The worker owns the Indexer instance and calls indexer.start(). It writes rows and updates checkpoints.

import { Indexer } from "@thru/indexer";
import { ChainClient } from "@thru/replay";
import tokenAccounts from "./account-streams/token-accounts";
import { db } from "./db";
import tokenTransfers from "./streams/token-transfers";
const indexer = new Indexer({
db,
clientFactory: () => new ChainClient({ baseUrl: process.env.CHAIN_RPC_URL! }),
eventStreams: [tokenTransfers],
accountStreams: [tokenAccounts],
});
process.on("SIGINT", () => indexer.stop());
process.on("SIGTERM", () => indexer.stop());
await indexer.start();

The API process should query the Drizzle tables directly and own its response shape.

import { desc, eq } from "drizzle-orm";
import { db } from "./db";
import { tokenAccountsTable, tokenTransferEvents } from "./schema";
export async function getRecentTransfersForOwner(owner: string) {
const accounts = await db
.select()
.from(tokenAccountsTable)
.where(eq(tokenAccountsTable.owner, owner));
const accountAddresses = new Set(accounts.map((account) => account.address));
const transfers = await db
.select()
.from(tokenTransferEvents)
.orderBy(desc(tokenTransferEvents.slot))
.limit(200);
return transfers.filter(
(transfer) =>
accountAddresses.has(transfer.source) ||
accountAddresses.has(transfer.dest)
);
}

The checkpoint table records progress per stream. On restart, the runtime resumes from the last stored checkpoint instead of replaying from the default start slot.

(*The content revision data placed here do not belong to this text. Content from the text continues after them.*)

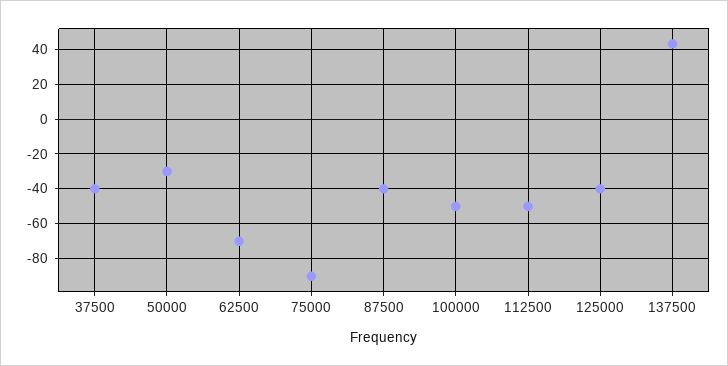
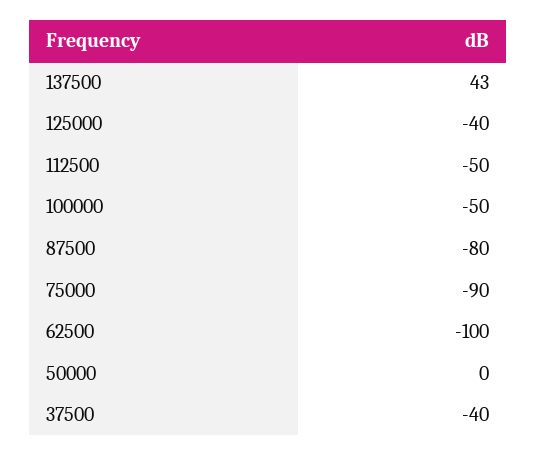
50000: -30 -> 0
62500: -70 -> -100
87500: -40 -> -80

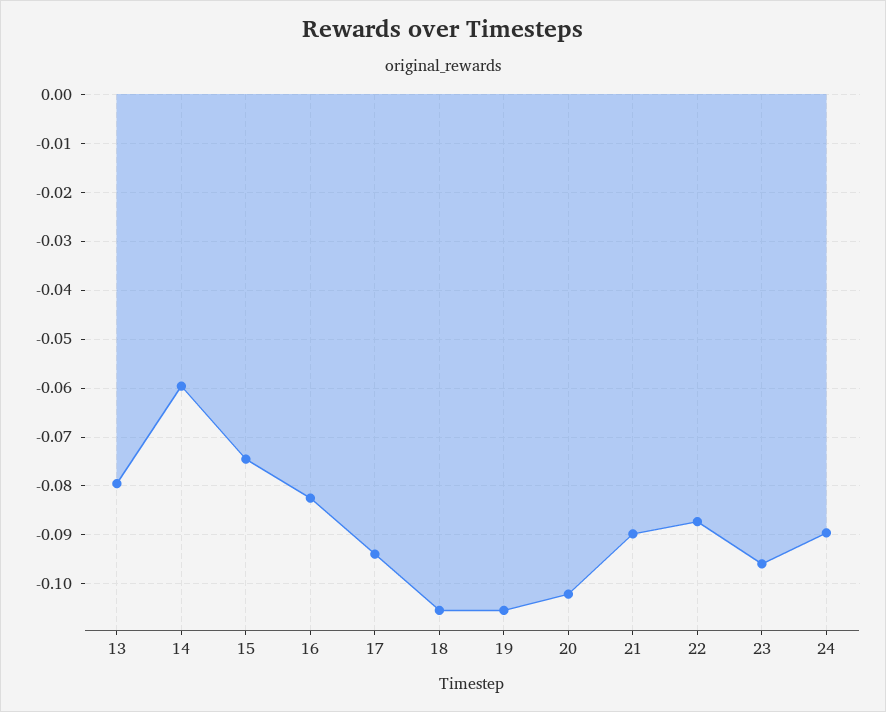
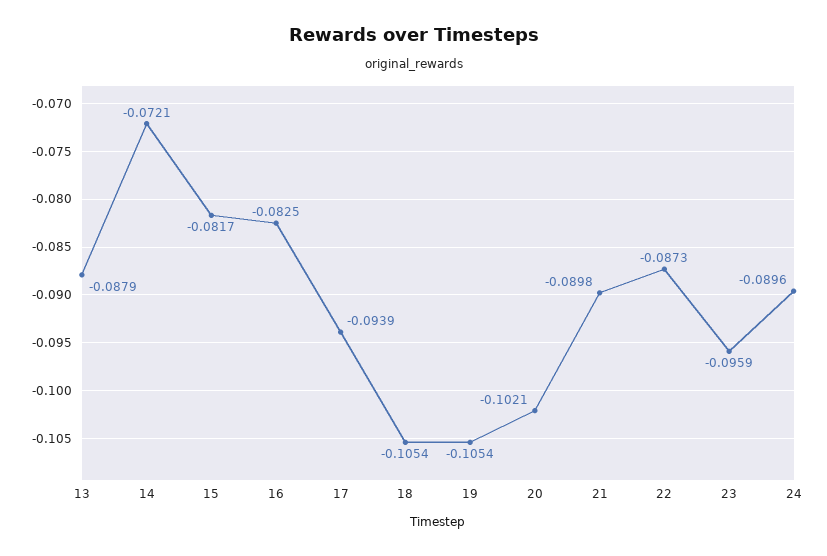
13: -0.08 -> -0.0879
14: -0.06 -> -0.0721
15: -0.074 -> -0.0817

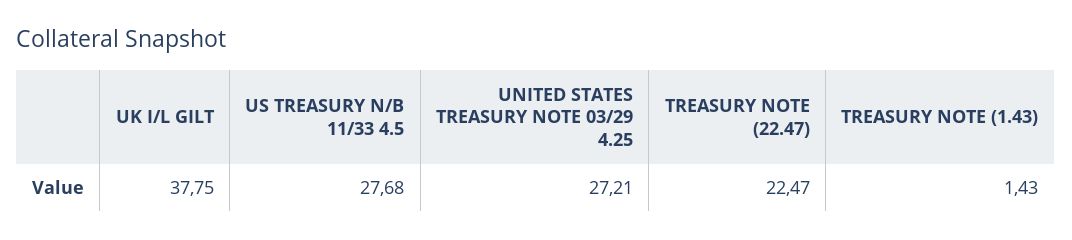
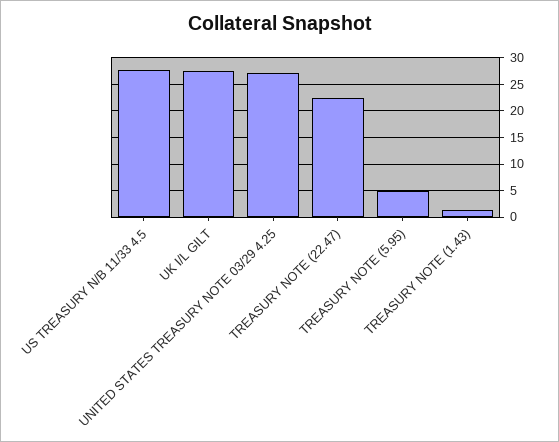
UK I/L GILT: 37.75 -> 27.5
TREASURY NOTE (5.95): none -> 5

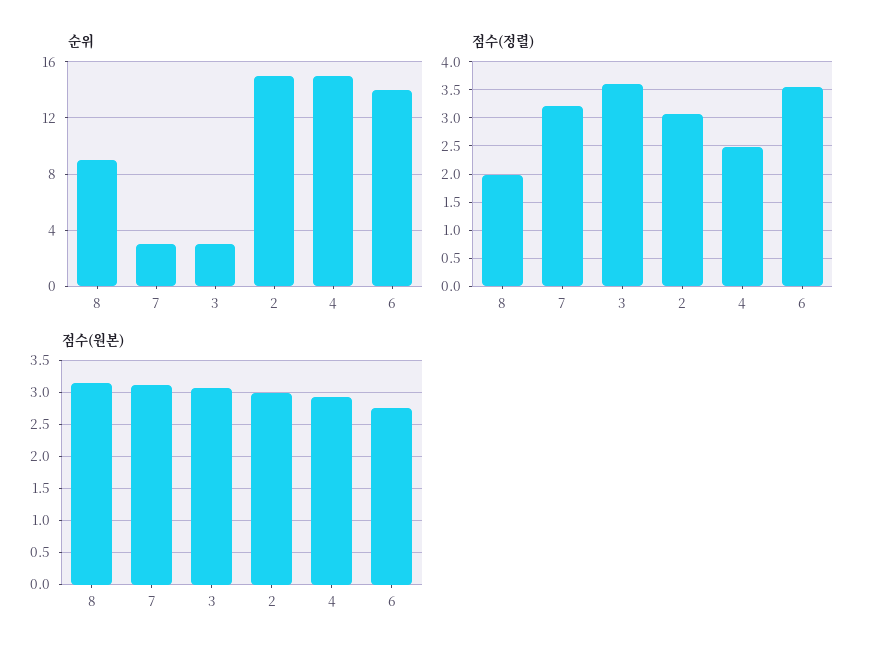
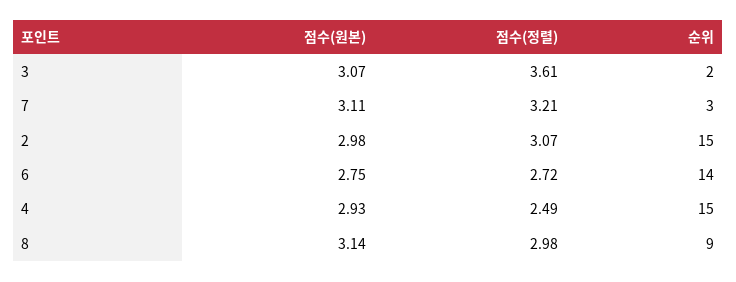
순위, 3: 3 -> 2
점수(정렬), 8: 2 -> 2.98
점수(정렬), 6: 3.5 -> 2.72

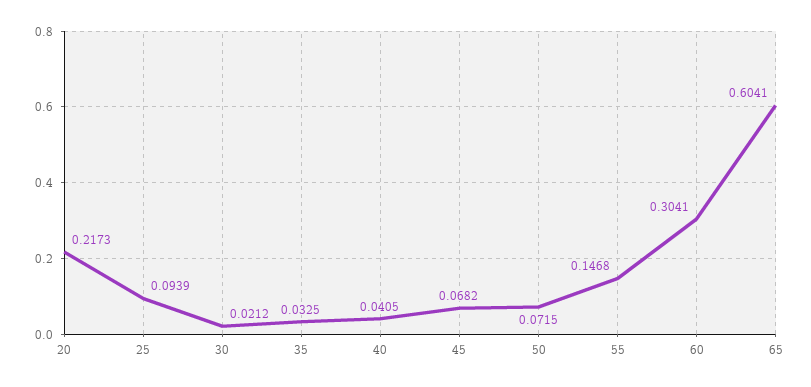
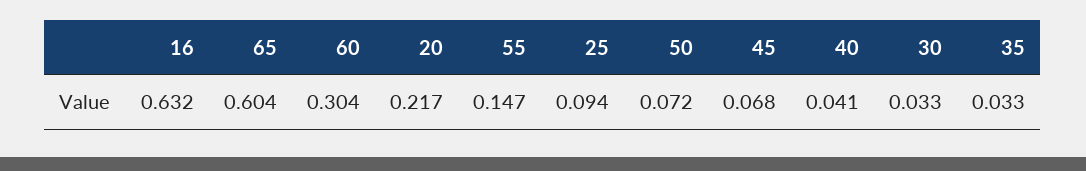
30: 0.0212 -> 0.033
16: none -> 0.632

Use a conservative safetyMargin so the worker stays behind the live tip during backfill-to-live handoff.

Enable runtime validation in development when you want parse outputs checked against generated schemas:

const indexer = new Indexer({
db,
clientFactory: () => new ChainClient({ baseUrl: process.env.CHAIN_RPC_URL! }),
eventStreams: [tokenTransfers],
accountStreams: [tokenAccounts],
validateParse: process.env.NODE_ENV !== "production",
});

Because indexed data lands in ordinary Drizzle tables, you can query it with Drizzle or raw SQL through your database layer for analytics, reporting, joins, and aggregates.